Craving a photo of a Dachsund puppy in space in the style of painted glass?

Before, you might have needed to commission an artist to get that, but now simply type that request into a text-to-image generator, and out pops an AI generated photo from thin air of such high quality, even AI doubters conceded it’s impressive — though they still note their many concerns.

This year saw an explosion of text-to-image generators.

Dall-E 2, created by OpenAI and named after painter Salvador Dali and Disney Pixar’s WALL-E, shook the internet after launching in July. In August, the start-up Stable Diffusion launched its own version, essentially an anti-DALL-E with fewer restrictions on how it was used. Research lab Midjourney released another during the summer, which created the picture that sparked a controversy in August when it won an art competition at the Colorado State Fair.

What these models do aren’t new, but how they did it was, experts said, causing the sharp increase in image quality.
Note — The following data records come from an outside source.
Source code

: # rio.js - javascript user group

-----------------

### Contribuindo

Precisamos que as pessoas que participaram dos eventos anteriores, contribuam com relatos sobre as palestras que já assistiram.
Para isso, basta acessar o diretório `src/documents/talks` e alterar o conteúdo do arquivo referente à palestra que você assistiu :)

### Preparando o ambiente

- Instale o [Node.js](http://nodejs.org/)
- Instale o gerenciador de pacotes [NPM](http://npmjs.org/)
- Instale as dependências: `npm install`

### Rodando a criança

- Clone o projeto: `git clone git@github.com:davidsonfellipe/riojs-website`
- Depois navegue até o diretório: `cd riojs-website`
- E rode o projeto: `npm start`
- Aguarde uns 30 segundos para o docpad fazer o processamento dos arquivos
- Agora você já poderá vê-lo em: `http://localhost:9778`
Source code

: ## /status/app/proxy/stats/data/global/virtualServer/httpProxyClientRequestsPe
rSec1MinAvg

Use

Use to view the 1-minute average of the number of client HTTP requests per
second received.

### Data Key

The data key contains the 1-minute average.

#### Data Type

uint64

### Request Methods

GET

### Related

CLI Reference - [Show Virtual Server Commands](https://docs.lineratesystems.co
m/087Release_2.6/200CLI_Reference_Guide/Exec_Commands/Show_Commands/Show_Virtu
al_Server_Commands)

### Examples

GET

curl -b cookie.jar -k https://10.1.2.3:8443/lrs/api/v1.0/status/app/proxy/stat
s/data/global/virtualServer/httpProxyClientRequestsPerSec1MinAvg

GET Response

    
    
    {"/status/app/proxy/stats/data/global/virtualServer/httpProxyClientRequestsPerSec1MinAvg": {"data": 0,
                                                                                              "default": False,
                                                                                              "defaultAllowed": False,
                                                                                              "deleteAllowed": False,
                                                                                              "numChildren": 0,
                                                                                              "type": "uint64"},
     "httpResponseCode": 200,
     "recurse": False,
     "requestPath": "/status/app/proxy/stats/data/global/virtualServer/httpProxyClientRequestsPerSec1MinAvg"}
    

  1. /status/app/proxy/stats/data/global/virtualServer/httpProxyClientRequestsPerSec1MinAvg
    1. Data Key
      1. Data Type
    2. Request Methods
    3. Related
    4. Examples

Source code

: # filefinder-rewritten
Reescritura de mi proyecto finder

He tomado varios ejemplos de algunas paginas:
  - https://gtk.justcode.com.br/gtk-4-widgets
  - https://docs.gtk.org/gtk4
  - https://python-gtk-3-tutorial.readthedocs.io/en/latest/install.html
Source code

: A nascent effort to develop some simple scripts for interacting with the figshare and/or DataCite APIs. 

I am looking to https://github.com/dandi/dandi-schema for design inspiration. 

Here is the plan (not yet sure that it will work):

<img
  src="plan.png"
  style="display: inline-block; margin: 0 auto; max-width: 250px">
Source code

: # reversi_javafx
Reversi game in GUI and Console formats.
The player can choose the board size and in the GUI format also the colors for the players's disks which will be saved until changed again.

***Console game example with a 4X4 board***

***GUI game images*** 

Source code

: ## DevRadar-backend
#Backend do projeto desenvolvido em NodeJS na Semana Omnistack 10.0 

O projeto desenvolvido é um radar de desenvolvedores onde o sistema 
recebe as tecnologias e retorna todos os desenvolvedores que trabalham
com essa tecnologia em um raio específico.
They were trained in a novel way, using a method called diffusion, which essentially breaks down images it is trained on and then reverses that process to generate them, making them faster, more flexible and better at photorealism.

Predictably, experts said, the surge in use came with problems. Artists felt these models were training off images they created and posted onto the internet, and weren’t getting profits from them. People quickly used them to create images of school shootings, war photos, and even child porn, according to a Reddit group and Discord chat channel.